- [KUTIPAN TEKS]

§ §

Kriminalkan Hidung Belang, Cara Ampuh Swedia Atasi Prostitusi

Denny Armandhanu | CNN Indonesia
Selasa, 12 Mei 2015 12:46 WIB
Melalui undang-undang tahun 1999, Swedia berhasil mengurangi jumlah PSK hingga dua pertiganya dalam waktu hanya lima tahun.
Melalui undang-undang tahun 1999, Swedia berhasil mengurangi jumlah PSK hingga dua pertiganya dalam waktu hanya lima tahun. (Ilustrasi/Thinkstock)
Jakarta, CNN Indonesia -- Siapapun yang mengatakan bahwa melegalkan prostitusi adalah cara ampuh mengurangi pelacuran harus lebih dulu berkaca pada Swedia. Negara ini mampu mengurangi angka prostitusi dengan kebijakannya yang terbilang sangat jitu, tanpa perlu menghalalkan pelacuran.

Menurut lembaga pejuang hak-hak perempuan Women's Justice Center, kebijakan ini membuat prostitusi di Swedia, khususnya di ibukota Stockholm berkurang hingga dua pertiga dalam waktu hanya lima tahun. Jumlah pria hidung belang yang menyewa jasa PSK berkurang hingga 80 persen.

Di ruas jalan yang terkenal sebagai "distrik merah" di beberapa kota Swedia juga tidak terlihat lagi para wanita penjaja seks berderet di jalan. Sebagian besar rumah bordil dan panti pijat "plus-plus" yang beroperasi sejak 30 tahun lalu juga tutup, bangkrut.

§ §

(Entri set data)
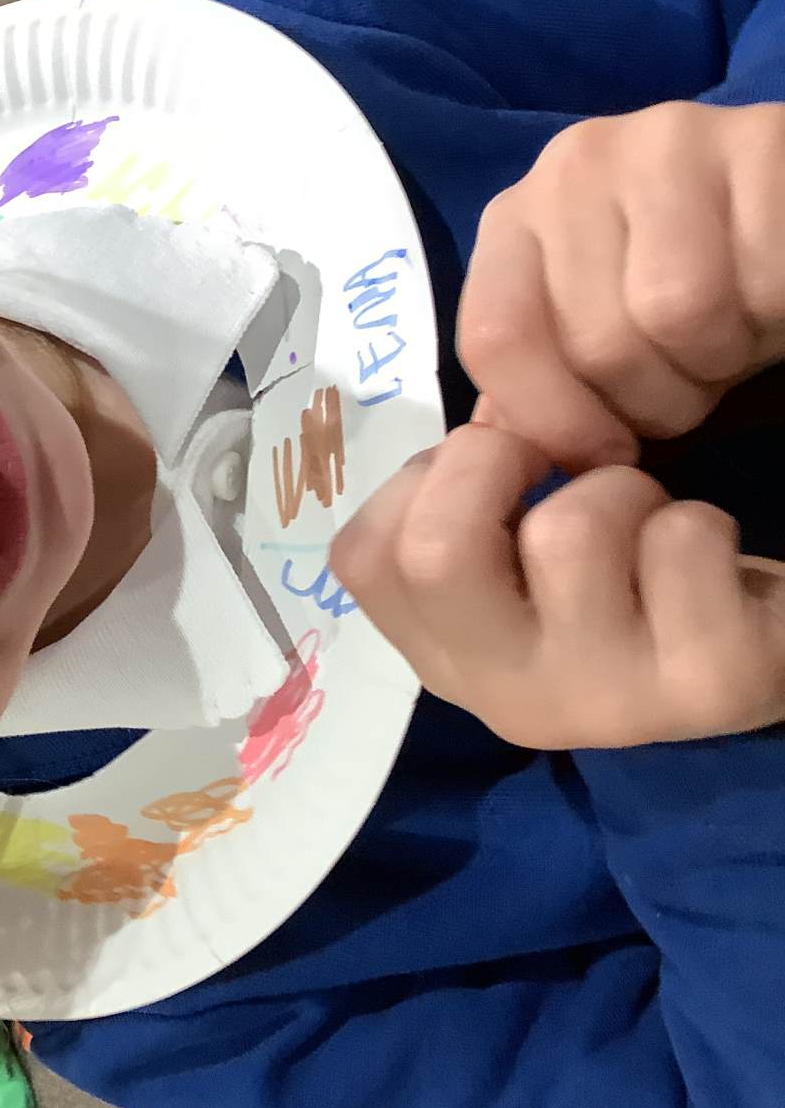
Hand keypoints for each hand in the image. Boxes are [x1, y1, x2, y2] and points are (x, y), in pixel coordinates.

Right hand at [331, 424, 784, 749]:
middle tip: (547, 467)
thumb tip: (496, 405)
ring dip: (619, 489)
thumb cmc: (619, 586)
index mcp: (446, 658)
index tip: (485, 478)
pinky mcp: (706, 684)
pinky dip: (702, 520)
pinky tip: (706, 566)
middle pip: (436, 553)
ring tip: (643, 525)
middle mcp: (506, 695)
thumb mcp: (517, 550)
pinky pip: (680, 540)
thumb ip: (471, 490)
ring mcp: (605, 701)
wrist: (746, 659)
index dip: (420, 481)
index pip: (362, 556)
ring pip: (569, 532)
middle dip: (491, 462)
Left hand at [460, 101, 784, 470]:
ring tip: (728, 340)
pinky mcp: (758, 138)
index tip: (607, 456)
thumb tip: (493, 447)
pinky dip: (774, 319)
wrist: (783, 211)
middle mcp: (573, 166)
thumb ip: (539, 379)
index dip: (552, 420)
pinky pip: (761, 283)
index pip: (494, 336)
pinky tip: (770, 301)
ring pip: (675, 312)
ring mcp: (663, 142)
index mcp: (515, 218)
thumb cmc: (686, 279)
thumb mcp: (597, 329)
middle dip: (656, 400)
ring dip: (717, 361)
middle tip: (690, 382)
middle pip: (596, 341)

§ §

- [TUGAS]
a) Perbarui bagian artikel tentang prostitusi di Swedia dari "Jakarta, CNN Indonesia" sampai "juga tutup, bangkrut.", lalu ganti "distrik merah" dengan "kawasan lampu merah".
b) Menurut artikel tentang prostitusi di Swedia, berapa besar penurunan jumlah pria hidung belang yang menyewa jasa PSK?

- [PENYELESAIAN SOAL]
a)
Jakarta, CNN Indonesia -- Siapapun yang mengatakan bahwa melegalkan prostitusi adalah cara ampuh mengurangi pelacuran harus lebih dulu berkaca pada Swedia. Negara ini mampu mengurangi angka prostitusi dengan kebijakannya yang terbilang sangat jitu, tanpa perlu menghalalkan pelacuran.

Menurut lembaga pejuang hak-hak perempuan Women's Justice Center, kebijakan ini membuat prostitusi di Swedia, khususnya di ibukota Stockholm berkurang hingga dua pertiga dalam waktu hanya lima tahun. Jumlah pria hidung belang yang menyewa jasa PSK berkurang hingga 80 persen.

Di ruas jalan yang terkenal sebagai "kawasan lampu merah" di beberapa kota Swedia juga tidak terlihat lagi para wanita penjaja seks berderet di jalan. Sebagian besar rumah bordil dan panti pijat "plus-plus" yang beroperasi sejak 30 tahun lalu juga tutup, bangkrut.

b) Berkurang hingga 80 persen.